Her firm’s motto is “Tearing down to make way for progress.” Geppert has done the same for women in construction, breaking the glass ceiling to become company president and assuming leadership roles in organizations paving the way to the future.
6. Functional Solutions — Elizabeth Vereen Sisson
Elizabeth Sisson’s father tried to dissuade his daughter, saying there are no women in construction. After working in environmental science for six years, she proved her father wrong, returning to work at the family business. When he retired in 2009, she formed her own company, Grand Strand Builders, LLC.
Sisson takes pride in designing buildings that stand the test of time and serve practical functions. According to her, many men throw something up without thinking about how the humans inside will use the space. Sisson is a leader in ergonomic design and takes pride in not being the cheapest alternative — they prefer to be the best in quality. Her goal is to do the job right the first time and avoid customer callbacks.
7. Building for Change — Terri Wills
The built environment contributes 40% to the world’s climate change, with operations taking up 27% and construction activities 13%. Designing for a sustainable future means investing in processes and materials that lessen construction’s environmental impact. It also presents engineering challenges to make new builds more energy-efficient, conserving vital resources like water.
Terri Wills recently broke a crucial glass ceiling with her appointment as Chief Executive Officer of the World Green Building Council. She comes to the position after her current role as Director of Global Initiatives with the C40 Cities Climate Leadership Group. She brings technical expertise and fundraising and networking experience to her role.
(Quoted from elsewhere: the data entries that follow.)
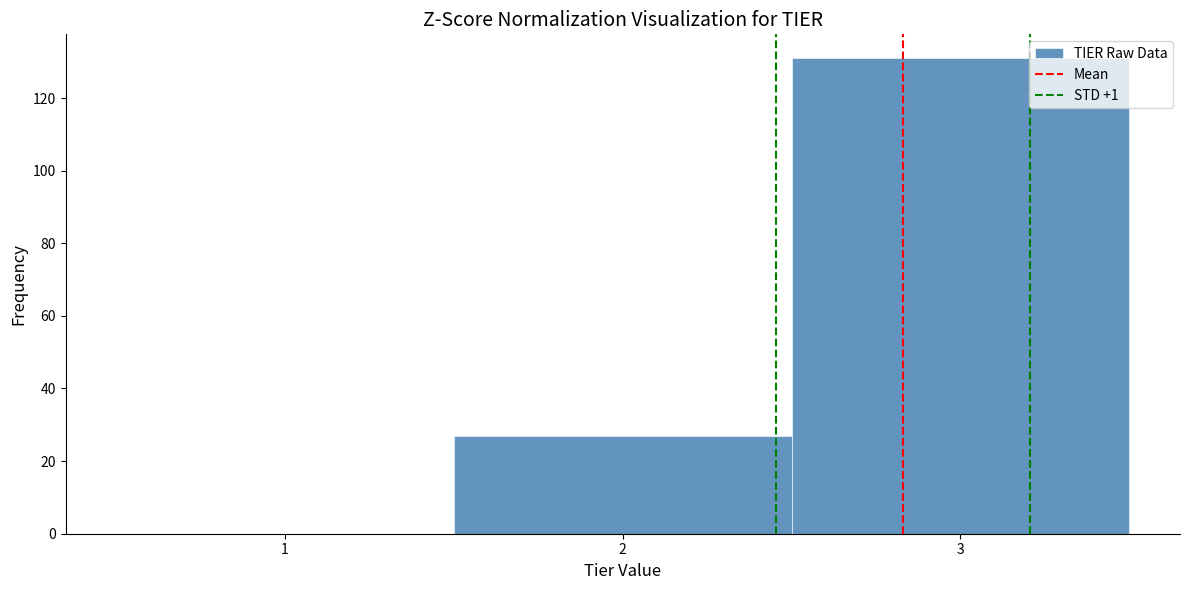

Reading left to right, list every bar in this chart as the range it spans on the x-axis followed by its height. The values are not printed on the chart, so give them approximately, as read against the axis.

0.5 to 1.5: 0
1.5 to 2.5: 28
2.5 to 3.5: 132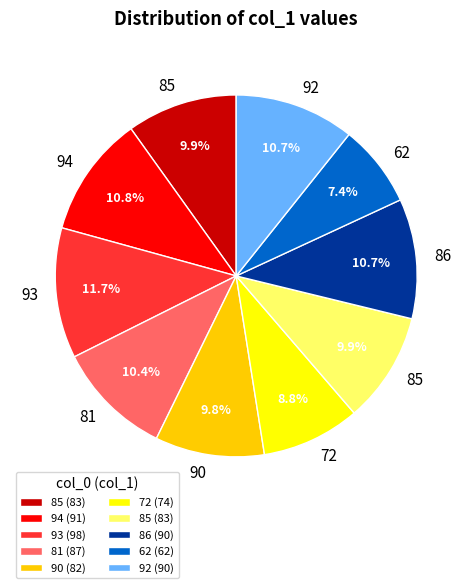

How many slices are in this pie chart?

10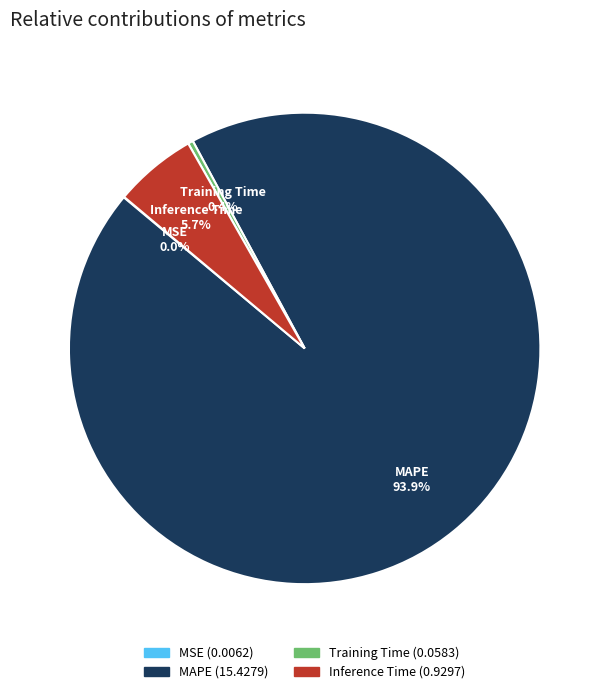

Which slice is the largest?

MAPE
Wills has also been the London City Director for the Clinton Climate Initiative. She’s worked on clean energy development with Ontario’s government, project-managed Civic Action’s Greening Greater Toronto and is a contributor to the British Broadcasting Corporation.
Movers and shakers must design spaces that tread lightly on the environment to build a future all humans can enjoy. Innovative women like Terri Wills lead the way.
8. Driving the Electrical Contractors’ Industry Forward – Tauhira Ali
Tauhira Ali, a longtime Group Manager for Construction Technology at Milwaukee Tool, joined the National Electrical Contractors Association (NECA) back in 2021, where she currently serves as Executive Director of Industry Innovation.
Ali holds a B.S. in Mechanical Engineering from Georgia Institute of Technology, and an M.S. in Mechanical Engineering from Cornell University. To her role, she brings 16 years of extensive career experience across construction, automotive, aerospace, computer science, and public relations industries.
While at Milwaukee Tool, Tauhira laid the groundwork for leveraging construction technology within user research and product development to drive advanced new-to-world industry technologies.
In her role at NECA, she continues her partnership with Milwaukee Tool and other industry experts, technology providers, and gathers insights from end users to deliver awareness, education, and implementation strategies to specialty contractors. Leveraging technical innovations and industry trends, Ali leads NECA’s efforts to drive process and productivity improvements and move the electrical industry forward.
Celebrate Women in Construction All Year Long
Many people don’t picture a female when they visualize a construction worker, but that stereotype is changing. More and more women now enter this exciting field, spurred by the encouragement of pioneers like those above.
The eight women in construction and all their sisters deserve more than a mere week of celebration. However, their contributions will live on in buildings that marry functionality and sustainability with elegant design, thanks to their courage in entering this traditionally male-dominated field.